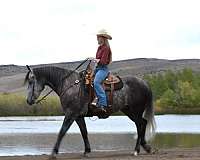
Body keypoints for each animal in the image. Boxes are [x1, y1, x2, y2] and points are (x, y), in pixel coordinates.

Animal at [24, 64, 156, 158]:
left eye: (31, 81)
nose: (28, 101)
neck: (69, 85)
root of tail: (144, 83)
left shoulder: (70, 114)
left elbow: (62, 131)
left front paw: (54, 152)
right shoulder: (78, 116)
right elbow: (84, 132)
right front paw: (87, 151)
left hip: (135, 111)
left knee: (140, 125)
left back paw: (137, 150)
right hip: (129, 111)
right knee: (142, 123)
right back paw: (146, 147)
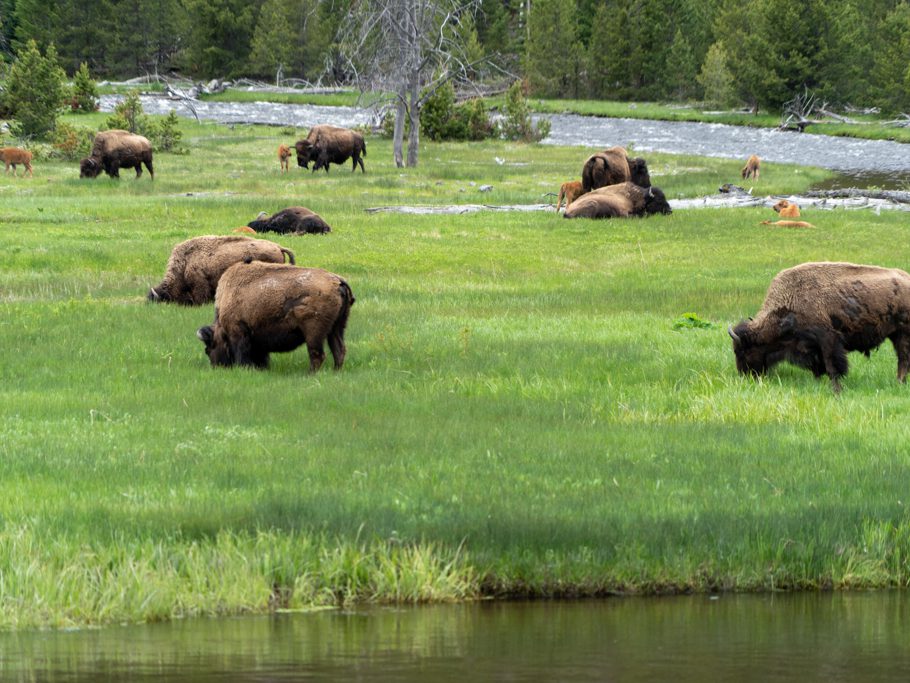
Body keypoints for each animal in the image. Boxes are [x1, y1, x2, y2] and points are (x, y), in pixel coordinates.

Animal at [196, 262, 356, 372]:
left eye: (208, 349)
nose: (216, 366)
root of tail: (338, 281)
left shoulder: (238, 332)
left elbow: (243, 353)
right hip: (337, 328)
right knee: (339, 350)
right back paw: (335, 372)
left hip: (314, 333)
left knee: (317, 355)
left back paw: (310, 374)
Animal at [732, 260, 910, 392]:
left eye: (743, 350)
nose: (744, 375)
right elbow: (818, 367)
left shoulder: (828, 340)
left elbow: (832, 367)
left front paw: (836, 389)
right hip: (896, 335)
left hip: (902, 334)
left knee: (903, 359)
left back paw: (899, 383)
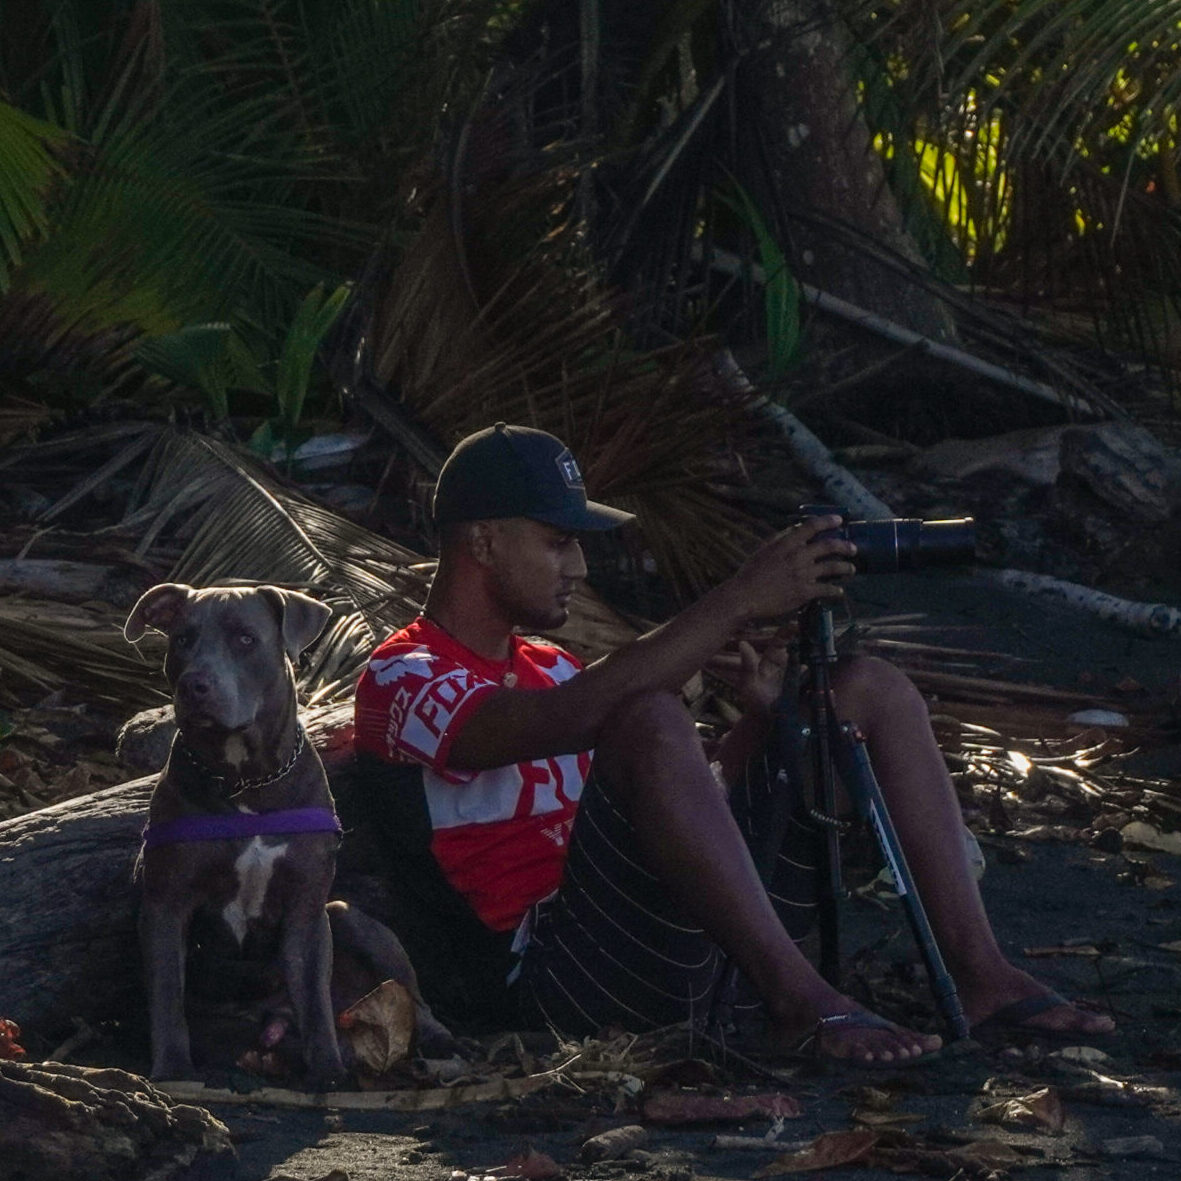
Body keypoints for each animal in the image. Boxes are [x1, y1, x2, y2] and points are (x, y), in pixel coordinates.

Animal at [124, 581, 446, 1086]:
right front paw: (173, 1069)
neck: (246, 782)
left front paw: (329, 1073)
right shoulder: (166, 903)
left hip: (350, 918)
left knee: (411, 995)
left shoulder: (306, 906)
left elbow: (313, 997)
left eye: (245, 639)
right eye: (182, 640)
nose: (194, 684)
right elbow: (167, 995)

____________________

*REQUIRED WORK*.
Please reproduce the records above exactly, leaving out every picture.

*REPLY*.
Body keypoints for each animal in the image. Boxes are [x1, y1, x2, y2] and points are (x, y), in pixel coordinates.

Animal at [24, 64, 156, 158]:
left eye: (31, 81)
nose: (28, 101)
neck: (69, 85)
root of tail: (144, 83)
left shoulder: (70, 114)
left elbow: (62, 131)
left front paw: (54, 152)
right shoulder: (78, 116)
right elbow: (84, 132)
right front paw: (87, 151)
left hip: (135, 111)
left knee: (140, 125)
left back paw: (137, 150)
right hip: (129, 111)
right knee: (142, 123)
right back paw: (146, 147)
Body keypoints for each animal in the image. Boxes are [x1, y1, x2, y2] and points are (x, y), in pixel coordinates.

Animal at [196, 262, 356, 372]:
left eye: (208, 349)
nose: (216, 366)
root of tail: (338, 281)
left shoulder: (238, 332)
left elbow: (243, 353)
right hip: (337, 328)
right knee: (339, 350)
right back paw: (335, 372)
left hip: (314, 333)
left knee: (317, 355)
left back paw: (310, 374)
Animal at [732, 260, 910, 392]:
left eye: (743, 350)
nose: (744, 375)
right elbow: (818, 367)
left shoulder: (828, 340)
left elbow: (832, 367)
left front paw: (836, 389)
right hip: (896, 335)
left hip: (902, 334)
left knee: (903, 359)
left back paw: (899, 383)
Body keypoints for each animal in the image. Boxes are [x1, y1, x2, y2] and points are (x, y), in pixel coordinates.

Animal at [124, 581, 446, 1086]:
right front paw: (173, 1069)
neck: (246, 782)
left front paw: (329, 1073)
right shoulder: (166, 903)
left hip: (350, 918)
left knee: (411, 995)
left shoulder: (306, 906)
left elbow: (313, 997)
left eye: (245, 639)
right eye: (182, 640)
nose: (194, 684)
right elbow: (167, 995)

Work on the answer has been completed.